Thesis submission ID 937 | created | last updated

Bryan A. Whitelaw, Franz Liszt's Sonata Narratives: Large-Scale Forms at the Weimar Court
PhD, Queen’s University Belfast, 2021


Volumes, pp.: 1 (389pp.)  Wordcount: 120000

General specialism: Musicology: Analysis
Historical timeframe: 1848–1861
Key terms, concepts: sonata form; sonata theory; form-functional theory; two-dimensional form; narratology; transtextuality; hermeneutics; reception history; paleography
Key terms, persons: Franz Liszt
Key terms, places: Weimar, Germany
Key terms, genres, instruments: piano sonatas; symphonic poems; symphonies; lieder; overtures

Abstract:
This thesis critically examines the concept of narrative in music by analysing the large-scale, sonata-form instrumental works of Franz Liszt, composed during his tenure as Hofkapellmeister im außerordentlichen Dienst between the years of 1848 to 1861 at the Weimar Court Theatre. Drawing primary attention to the theoretical models of the new Formenlehre, including William Caplin’s theory of formal functions, James Hepokoski and Warren Darcy’s Sonata Theory, and their nineteenth-century complements in Schmalfeldt, Horton, and Vande Moortele, the analyses co-inhabit both empirical and hermeneutic approaches, endorsing the multi-variate methodologies of musicology alongside the literary models of narratology and transtextuality.
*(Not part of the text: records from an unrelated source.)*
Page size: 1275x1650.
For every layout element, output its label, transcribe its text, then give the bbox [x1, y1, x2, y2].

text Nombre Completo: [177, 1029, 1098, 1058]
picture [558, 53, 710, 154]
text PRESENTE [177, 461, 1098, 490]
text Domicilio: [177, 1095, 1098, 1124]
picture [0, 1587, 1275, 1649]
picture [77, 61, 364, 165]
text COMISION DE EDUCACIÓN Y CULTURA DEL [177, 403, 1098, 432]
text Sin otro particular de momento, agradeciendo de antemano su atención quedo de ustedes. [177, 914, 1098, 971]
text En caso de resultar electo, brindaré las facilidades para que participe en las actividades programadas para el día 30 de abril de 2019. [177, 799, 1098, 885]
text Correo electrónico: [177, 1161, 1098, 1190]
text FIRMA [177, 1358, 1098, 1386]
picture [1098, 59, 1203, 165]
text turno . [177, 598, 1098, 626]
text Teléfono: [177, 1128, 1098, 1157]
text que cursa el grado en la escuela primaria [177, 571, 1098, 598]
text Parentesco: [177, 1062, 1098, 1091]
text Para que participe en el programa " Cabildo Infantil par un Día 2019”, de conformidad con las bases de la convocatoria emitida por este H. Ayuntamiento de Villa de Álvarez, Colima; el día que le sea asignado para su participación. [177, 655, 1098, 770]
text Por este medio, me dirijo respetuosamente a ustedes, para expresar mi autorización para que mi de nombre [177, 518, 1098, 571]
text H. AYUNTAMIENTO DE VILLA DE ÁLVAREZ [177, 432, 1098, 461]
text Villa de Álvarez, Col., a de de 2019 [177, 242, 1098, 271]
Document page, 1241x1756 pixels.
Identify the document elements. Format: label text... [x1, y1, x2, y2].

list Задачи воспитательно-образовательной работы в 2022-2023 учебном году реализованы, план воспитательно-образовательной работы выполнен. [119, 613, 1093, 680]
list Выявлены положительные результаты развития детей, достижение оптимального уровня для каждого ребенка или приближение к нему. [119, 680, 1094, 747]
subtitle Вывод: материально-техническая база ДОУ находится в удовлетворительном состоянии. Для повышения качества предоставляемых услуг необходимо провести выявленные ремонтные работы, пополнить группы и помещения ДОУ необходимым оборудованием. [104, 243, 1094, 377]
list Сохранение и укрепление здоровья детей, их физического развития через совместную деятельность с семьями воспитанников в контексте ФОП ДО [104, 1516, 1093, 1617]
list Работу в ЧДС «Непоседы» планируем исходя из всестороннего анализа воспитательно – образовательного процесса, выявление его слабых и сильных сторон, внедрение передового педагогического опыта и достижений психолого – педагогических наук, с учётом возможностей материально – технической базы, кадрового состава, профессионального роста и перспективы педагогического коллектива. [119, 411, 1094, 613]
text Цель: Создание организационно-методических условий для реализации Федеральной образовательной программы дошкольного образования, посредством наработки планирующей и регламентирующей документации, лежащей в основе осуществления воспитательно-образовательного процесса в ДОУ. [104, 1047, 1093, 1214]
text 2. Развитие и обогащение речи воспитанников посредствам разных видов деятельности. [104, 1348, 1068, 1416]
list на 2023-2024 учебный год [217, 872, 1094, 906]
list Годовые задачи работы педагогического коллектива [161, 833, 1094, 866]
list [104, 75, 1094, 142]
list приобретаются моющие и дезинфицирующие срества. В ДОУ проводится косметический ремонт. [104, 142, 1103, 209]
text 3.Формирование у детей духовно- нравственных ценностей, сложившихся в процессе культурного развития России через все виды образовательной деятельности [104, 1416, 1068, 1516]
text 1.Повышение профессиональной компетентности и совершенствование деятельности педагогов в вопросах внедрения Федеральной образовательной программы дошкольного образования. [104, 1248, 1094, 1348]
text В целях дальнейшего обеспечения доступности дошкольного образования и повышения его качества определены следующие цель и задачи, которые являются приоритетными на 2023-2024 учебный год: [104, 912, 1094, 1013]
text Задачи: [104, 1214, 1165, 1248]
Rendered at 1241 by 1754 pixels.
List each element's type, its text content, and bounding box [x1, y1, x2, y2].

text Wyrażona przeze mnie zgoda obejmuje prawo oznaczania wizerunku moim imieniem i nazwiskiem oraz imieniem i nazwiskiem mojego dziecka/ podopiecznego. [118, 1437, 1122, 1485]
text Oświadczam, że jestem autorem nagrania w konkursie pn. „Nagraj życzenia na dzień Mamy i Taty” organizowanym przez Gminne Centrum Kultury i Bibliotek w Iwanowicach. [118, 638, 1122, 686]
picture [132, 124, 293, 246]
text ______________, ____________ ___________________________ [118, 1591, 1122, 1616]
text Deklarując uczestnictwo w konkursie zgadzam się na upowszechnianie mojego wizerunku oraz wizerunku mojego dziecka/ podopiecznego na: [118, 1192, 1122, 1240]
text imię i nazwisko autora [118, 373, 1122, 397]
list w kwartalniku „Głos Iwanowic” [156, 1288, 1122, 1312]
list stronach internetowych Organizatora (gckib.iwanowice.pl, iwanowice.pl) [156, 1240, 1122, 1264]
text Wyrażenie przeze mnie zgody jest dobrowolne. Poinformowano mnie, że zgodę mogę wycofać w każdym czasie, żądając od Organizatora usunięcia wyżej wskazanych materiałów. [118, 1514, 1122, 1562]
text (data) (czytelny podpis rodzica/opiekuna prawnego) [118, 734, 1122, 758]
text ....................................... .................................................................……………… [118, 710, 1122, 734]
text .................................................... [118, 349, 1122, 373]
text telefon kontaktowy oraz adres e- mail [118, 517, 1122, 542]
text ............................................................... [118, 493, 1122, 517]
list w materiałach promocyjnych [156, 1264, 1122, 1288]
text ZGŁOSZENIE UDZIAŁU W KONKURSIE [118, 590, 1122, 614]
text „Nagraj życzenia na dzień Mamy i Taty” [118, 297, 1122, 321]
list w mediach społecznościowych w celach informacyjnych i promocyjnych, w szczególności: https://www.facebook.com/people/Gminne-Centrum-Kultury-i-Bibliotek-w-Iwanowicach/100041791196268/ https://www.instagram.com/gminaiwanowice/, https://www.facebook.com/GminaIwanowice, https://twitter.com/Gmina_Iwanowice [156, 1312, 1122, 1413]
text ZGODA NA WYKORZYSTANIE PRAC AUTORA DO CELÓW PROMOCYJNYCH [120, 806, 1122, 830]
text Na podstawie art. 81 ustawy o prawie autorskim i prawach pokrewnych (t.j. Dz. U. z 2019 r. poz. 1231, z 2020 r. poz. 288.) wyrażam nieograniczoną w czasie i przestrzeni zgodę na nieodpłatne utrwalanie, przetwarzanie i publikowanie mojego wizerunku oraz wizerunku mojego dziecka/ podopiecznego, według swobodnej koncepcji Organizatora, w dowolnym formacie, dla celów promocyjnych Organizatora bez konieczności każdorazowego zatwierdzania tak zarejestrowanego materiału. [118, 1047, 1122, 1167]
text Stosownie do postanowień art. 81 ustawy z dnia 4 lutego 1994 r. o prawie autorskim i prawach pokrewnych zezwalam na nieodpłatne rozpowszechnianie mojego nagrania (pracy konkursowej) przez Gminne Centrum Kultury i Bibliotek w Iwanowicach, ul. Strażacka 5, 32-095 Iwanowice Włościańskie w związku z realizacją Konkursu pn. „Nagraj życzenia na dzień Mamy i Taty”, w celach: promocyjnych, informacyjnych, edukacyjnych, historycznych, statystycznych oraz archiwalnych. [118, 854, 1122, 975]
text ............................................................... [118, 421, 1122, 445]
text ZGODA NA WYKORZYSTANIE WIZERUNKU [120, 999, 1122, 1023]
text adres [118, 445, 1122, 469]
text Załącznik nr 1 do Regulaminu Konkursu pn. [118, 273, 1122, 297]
Following a conceptual introduction to narrative theory and detailed review of narrative’s adoption in musicology, the thesis builds a theoretical model for the analysis of large-scale forms in nineteenth-century instrumental music. Key case studies comprise the most important of Liszt’s sonata-form works from this period, including Après une lecture du Dante (Fantasia quasi Sonata) and the Piano Sonata in B Minor; the symphonic poems Les Préludes, Orpheus, Prometheus, and Tasso: Lamento e Trionfo; and “Mephistopheles” from Eine Faust-Symphonie; each of which are analysed here under the rubric of the new Formenlehre for the first time, demonstrating the suitability of Liszt’s inclusion in the field, and endorsing the sonata principle as the foundational structure of his large-scale forms. No less than thirty compositions from Liszt’s Weimar years provide supplementary analytical insights, among further examples from lesser-studied nineteenth-century composers. The thesis arrives at a conceptual framework for the analysis of large-scale sonata forms as narrative processes, guided by the frames of transtextuality, and motivated by an aesthetic dialogue between composer and listener.